┌ Persönliches Logbuch – Eintrag 02
├ Datum: 27. April 2952
└ Ort: Everus Harbor → Rappel-Außenposten, Hurston
Everus Harbor schläft nie – aber es fühlt sich trotzdem ständig müde an.
Die Gänge riechen nach Öl, Metall und zu vielen Entscheidungen, die nie zu Ende gedacht wurden. Ich hatte mir den Ort als Sprungbrett vorgestellt, als Knotenpunkt für neue Chancen. Stattdessen war er eine Warteschleife. Eine kalte. Eine laute.
Seit meiner Ankunft habe ich die meiste Zeit damit verbracht, Formulare auszufüllen, Transportmöglichkeiten zu prüfen und mit Mechanikern zu reden, die alles besser wissen – aber nichts sagen. Die Avenger Titan, mein „Projekt“, lag irgendwo auf Hurston.

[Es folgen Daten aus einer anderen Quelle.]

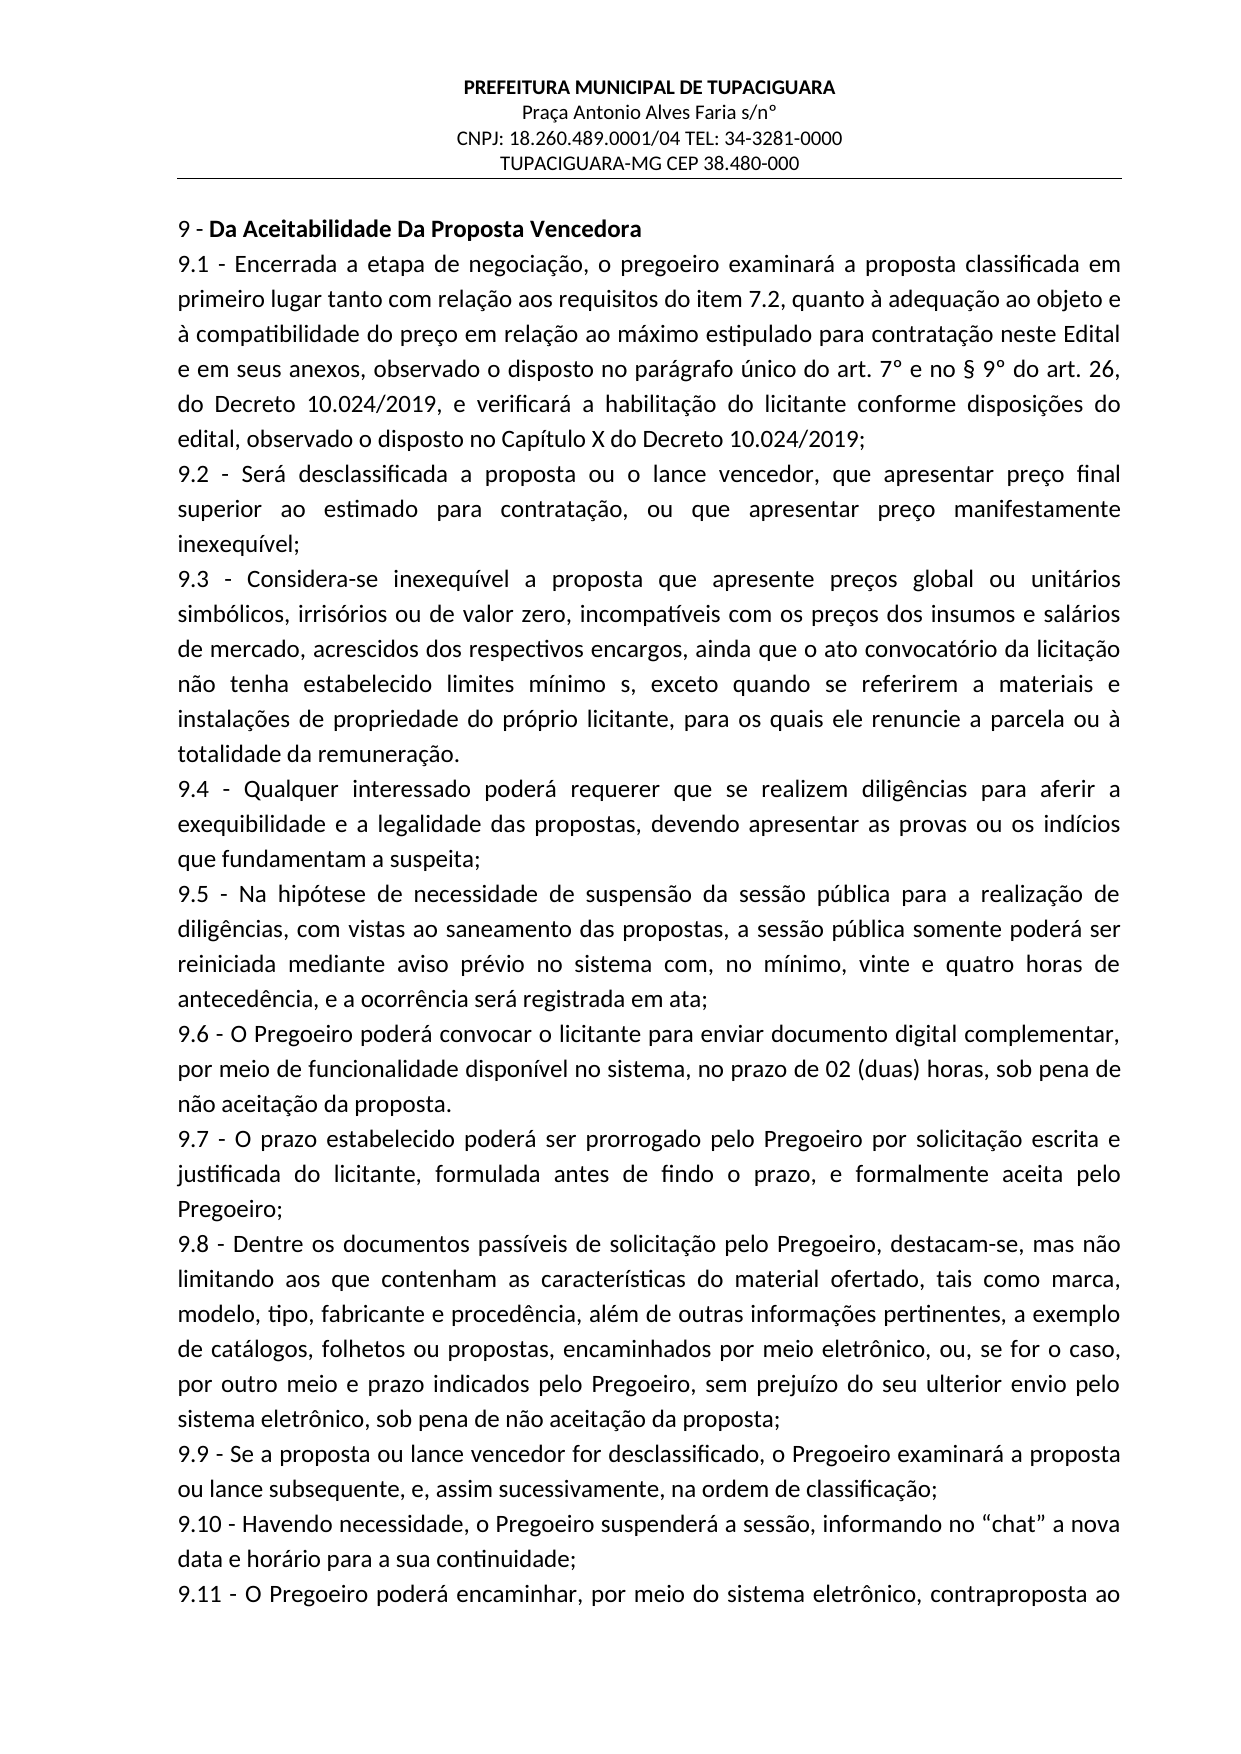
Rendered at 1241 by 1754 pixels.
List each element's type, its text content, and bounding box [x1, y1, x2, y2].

Offiziell eingelagert. Inoffiziell vergessen. Der Standort: außerhalb von Rappel, ein verlassenes Stück Landschaft, so leer wie mein Konto.
Ich hatte eine Transportmöglichkeit aufgetrieben – ein Frachterpilot, der mich für ein paar Credits mitnehmen konnte, zumindest bis zu einer alten Versorgungsplattform nördlich von Rappel. Von dort aus würde ich zu Fuß weiter müssen. Keine idealen Bedingungen, aber besser als nichts.
Der Flug nach unten war holprig. Hurstons Atmosphäre ist zäh, voller Partikel und Asche. Als wir die Oberfläche durchbrachen, sah ich ihn: meinen neuen Horizont. Grau. Trostlos. Endlos.
Der Pilot ließ mich einige Kilometer vor dem alten Außenposten raus. „Das ist nah genug“, meinte er und schloss die Laderampe, bevor ich überhaupt ganz draußen war. Ich stand allein da – mit einem Rucksack vollgepackt mit Wasser und trocken Mahlzeiten, einem alten Datapad und einer Koordinatenangabe.
Der Weg zur Titan war … still.
Keine Tiere, kein Wind. Nur der ferne, vibrierende Ton einer Kommunikationsantenne von Rappel, die ab und zu in mein Comlink rauschte. Ich ging über ausgetrocknete Böden, vorbei an verwitterten Felsformationen und vergessenen Maschinenfragmenten, Überbleibsel älterer Expeditionen. Hin und wieder fragte ich mich, ob es das wirklich wert war.
Und dann sah ich sie.
Verwildert. Verstaubt. Aber aufrecht. Meine Avenger Titan stand da, als hätte sie auf mich gewartet. Der Lack war abgeplatzt, die Triebwerke voller Sand, und das Cockpit sah aus, als hätte ein Bagger darin Mittagspause gemacht. Aber sie war da. Und sie war mein.
Ich umrundete sie langsam, berührte die Außenhülle. Die Struktur wirkte stabil – erstaunlich stabil sogar. Vielleicht war das der erste Moment, seit langer Zeit, in dem ich wirklich Hoffnung spürte.
Im Inneren roch es nach Öl, Dichtmasse und alten Erinnerungen. Ich setzte mich in den Pilotensitz, atmete tief durch – und öffnete das Bordlog.
Boardlog
├ Systemstart: Fehlgeschlagen
├ Energieversorgung: Kritisch
├ Triebwerke: Offline
└ Lebenserhaltung: Minimal
Na dann.
Willkommen zu Hause.
Ich werde die nächsten Tage hier verbringen. Vielleicht Wochen. Schritt für Schritt. Reparatur für Reparatur.
Sie muss nicht fliegen – noch nicht. Aber sie muss leben. So wie ich.